-- RECORDS PROVIDED follows --
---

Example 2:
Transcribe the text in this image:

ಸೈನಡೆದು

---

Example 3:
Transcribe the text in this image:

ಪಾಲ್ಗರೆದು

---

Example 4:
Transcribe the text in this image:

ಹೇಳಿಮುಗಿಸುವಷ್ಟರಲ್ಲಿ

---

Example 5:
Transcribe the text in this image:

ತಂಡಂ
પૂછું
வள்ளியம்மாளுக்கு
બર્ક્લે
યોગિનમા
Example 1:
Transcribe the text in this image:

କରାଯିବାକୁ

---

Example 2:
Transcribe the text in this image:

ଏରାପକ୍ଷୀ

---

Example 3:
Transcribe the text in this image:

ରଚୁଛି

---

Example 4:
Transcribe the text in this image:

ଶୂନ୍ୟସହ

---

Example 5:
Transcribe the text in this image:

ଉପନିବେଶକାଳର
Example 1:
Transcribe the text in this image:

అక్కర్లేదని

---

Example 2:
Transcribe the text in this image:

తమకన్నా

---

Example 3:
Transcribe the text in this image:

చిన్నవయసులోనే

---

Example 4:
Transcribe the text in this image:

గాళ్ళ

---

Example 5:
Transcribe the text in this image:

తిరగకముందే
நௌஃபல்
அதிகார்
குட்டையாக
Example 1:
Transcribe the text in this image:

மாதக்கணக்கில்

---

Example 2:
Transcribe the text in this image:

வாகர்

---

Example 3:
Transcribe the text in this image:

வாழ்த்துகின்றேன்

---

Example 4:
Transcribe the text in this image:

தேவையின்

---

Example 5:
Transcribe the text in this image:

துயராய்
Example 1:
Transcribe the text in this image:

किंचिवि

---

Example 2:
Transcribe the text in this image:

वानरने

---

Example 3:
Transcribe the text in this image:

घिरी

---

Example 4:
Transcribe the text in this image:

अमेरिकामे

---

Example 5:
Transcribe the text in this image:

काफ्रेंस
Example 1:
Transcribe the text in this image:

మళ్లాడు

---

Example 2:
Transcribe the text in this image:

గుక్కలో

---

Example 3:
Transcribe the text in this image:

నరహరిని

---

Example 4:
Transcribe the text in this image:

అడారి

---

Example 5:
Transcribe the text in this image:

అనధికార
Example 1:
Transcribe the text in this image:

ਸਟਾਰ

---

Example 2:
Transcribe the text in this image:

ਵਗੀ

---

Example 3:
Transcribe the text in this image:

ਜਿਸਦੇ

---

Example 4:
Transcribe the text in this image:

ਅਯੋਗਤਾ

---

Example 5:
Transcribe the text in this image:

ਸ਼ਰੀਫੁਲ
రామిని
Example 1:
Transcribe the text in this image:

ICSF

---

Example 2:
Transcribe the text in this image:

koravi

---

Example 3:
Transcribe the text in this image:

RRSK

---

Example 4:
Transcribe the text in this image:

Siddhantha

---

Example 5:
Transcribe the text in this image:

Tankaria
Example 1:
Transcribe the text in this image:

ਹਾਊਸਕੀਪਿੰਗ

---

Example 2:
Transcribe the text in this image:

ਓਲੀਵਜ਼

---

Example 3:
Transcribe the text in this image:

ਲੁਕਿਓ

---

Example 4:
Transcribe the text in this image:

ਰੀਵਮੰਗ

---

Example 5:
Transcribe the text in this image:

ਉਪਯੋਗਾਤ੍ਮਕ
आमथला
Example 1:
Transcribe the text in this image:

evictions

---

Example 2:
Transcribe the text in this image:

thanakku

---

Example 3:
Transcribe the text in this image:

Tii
-- RECORDS PROVIDED concluded --
• **EXERCISE DIRECTIONS**
All of the data above needs to be given again exactly.

• **ANSWER TO THE EXERCISE**
---

Example 2:
Transcribe the text in this image:

ಸೈನಡೆದು

---

Example 3:
Transcribe the text in this image:

ಪಾಲ್ಗರೆದು

---

Example 4:
Transcribe the text in this image:

ಹೇಳಿಮುಗಿಸುವಷ್ಟರಲ್ಲಿ

---

Example 5:
Transcribe the text in this image:

ತಂಡಂ
પૂછું
வள்ளியம்மாளுக்கு
બર્ક્લે
યોગિનમા
Example 1:
Transcribe the text in this image:

କରାଯିବାକୁ

---

Example 2:
Transcribe the text in this image:

ଏରାପକ୍ଷୀ

---

Example 3:
Transcribe the text in this image:

ରଚୁଛି

---

Example 4:
Transcribe the text in this image:

ଶୂନ୍ୟସହ

---

Example 5:
Transcribe the text in this image:

ଉପନିବେଶକାଳର
Example 1:
Transcribe the text in this image:

అక్కర్లేదని

---

Example 2:
Transcribe the text in this image:

తమకన్నా

---

Example 3:
Transcribe the text in this image:

చిన్నవయసులోనే

---

Example 4:
Transcribe the text in this image:

గాళ్ళ

---

Example 5:
Transcribe the text in this image:

తిరగకముందే
நௌஃபல்
அதிகார்
குட்டையாக
Example 1:
Transcribe the text in this image:

மாதக்கணக்கில்

---

Example 2:
Transcribe the text in this image:

வாகர்

---

Example 3:
Transcribe the text in this image:

வாழ்த்துகின்றேன்

---

Example 4:
Transcribe the text in this image:

தேவையின்

---

Example 5:
Transcribe the text in this image:

துயராய்
Example 1:
Transcribe the text in this image:

किंचिवि

---

Example 2:
Transcribe the text in this image:

वानरने

---

Example 3:
Transcribe the text in this image:

घिरी

---

Example 4:
Transcribe the text in this image:

अमेरिकामे

---

Example 5:
Transcribe the text in this image:

काफ्रेंस
Example 1:
Transcribe the text in this image:

మళ్లాడు

---

Example 2:
Transcribe the text in this image:

గుక్కలో

---

Example 3:
Transcribe the text in this image:

నరహరిని

---

Example 4:
Transcribe the text in this image:

అడారి

---

Example 5:
Transcribe the text in this image:

అనధికార
Example 1:
Transcribe the text in this image:

ਸਟਾਰ

---

Example 2:
Transcribe the text in this image:

ਵਗੀ

---

Example 3:
Transcribe the text in this image:

ਜਿਸਦੇ

---

Example 4:
Transcribe the text in this image:

ਅਯੋਗਤਾ

---

Example 5:
Transcribe the text in this image:

ਸ਼ਰੀਫੁਲ
రామిని
Example 1:
Transcribe the text in this image:

ICSF

---

Example 2:
Transcribe the text in this image:

koravi

---

Example 3:
Transcribe the text in this image:

RRSK

---

Example 4:
Transcribe the text in this image:

Siddhantha

---

Example 5:
Transcribe the text in this image:

Tankaria
Example 1:
Transcribe the text in this image:

ਹਾਊਸਕੀਪਿੰਗ

---

Example 2:
Transcribe the text in this image:

ਓਲੀਵਜ਼

---

Example 3:
Transcribe the text in this image:

ਲੁਕਿਓ

---

Example 4:
Transcribe the text in this image:

ਰੀਵਮੰਗ

---

Example 5:
Transcribe the text in this image:

ਉਪਯੋਗਾਤ੍ਮਕ
आमथला
Example 1:
Transcribe the text in this image:

evictions

---

Example 2:
Transcribe the text in this image:

thanakku

---

Example 3:
Transcribe the text in this image:

Tii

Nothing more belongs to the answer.